Caws' other constructions include Seaview Pier, and New Dukes House, near Hexham.

== Other activities ==
As well as his architectural activities in Sunderland, Caws was also involved with social improvement in the area. In 1871 he was involved with establishing the YMCA in Sunderland and was their first honorary secretary until 1875. In 1887 Caws was awarded the contract for a new Sunderland YMCA building (which has long since vanished).
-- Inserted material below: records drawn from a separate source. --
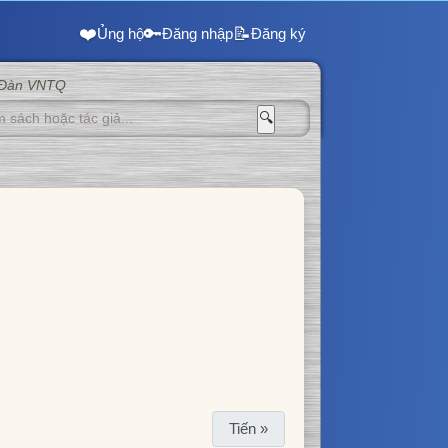
❤️
🔑
📝
Ủng hộ
Đăng nhập
Đăng ký
 Đàn VNTQ
🔍
Tiến »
One story about Caws states that on a cold evening in the winter of 1901, he found a 9-year-old, barefoot and ragged match seller sheltering on the stairs of his office and decided to do something about it. Caws solicited support from his professional friends in Sunderland and the Waifs Rescue Agency & Street Vendor’s Club was formed as a charity with premises in Lambton Street. The doors were opened 2 January 1902 and Caws held the position of honorary secretary until his death in 1905. The Waifs Rescue Agency & Street Vendor’s Club was later renamed the Lambton Street Youth Centre and continues into the 21st century, claiming to be "one of the oldest youth centres in Europe".

== Death ==
Caws died the evening of 8 April 1905, aged 58, at his home in Sunderland following a trip to London during which he caught a chill and developed pneumonia. He is buried in Bishopwearmouth Cemetery.

== After death ==
After Caws' death, his name lived on in the title of the partnership Messrs Frank Caws, Steel and Caws of Sunderland, one partner being Caws' son, Francis Douglas Caws (1884 to 1951), the other partner being William Steele (born 1874). Their work included St Luke's Parish Hall, Wallsend built in 1909, and the Swan Hunter Memorial Hall, Wigham, opened in 1925 in memory of the men of Swan Hunter and Wigham Richardson Ltd. who died in the 1914–1918 war.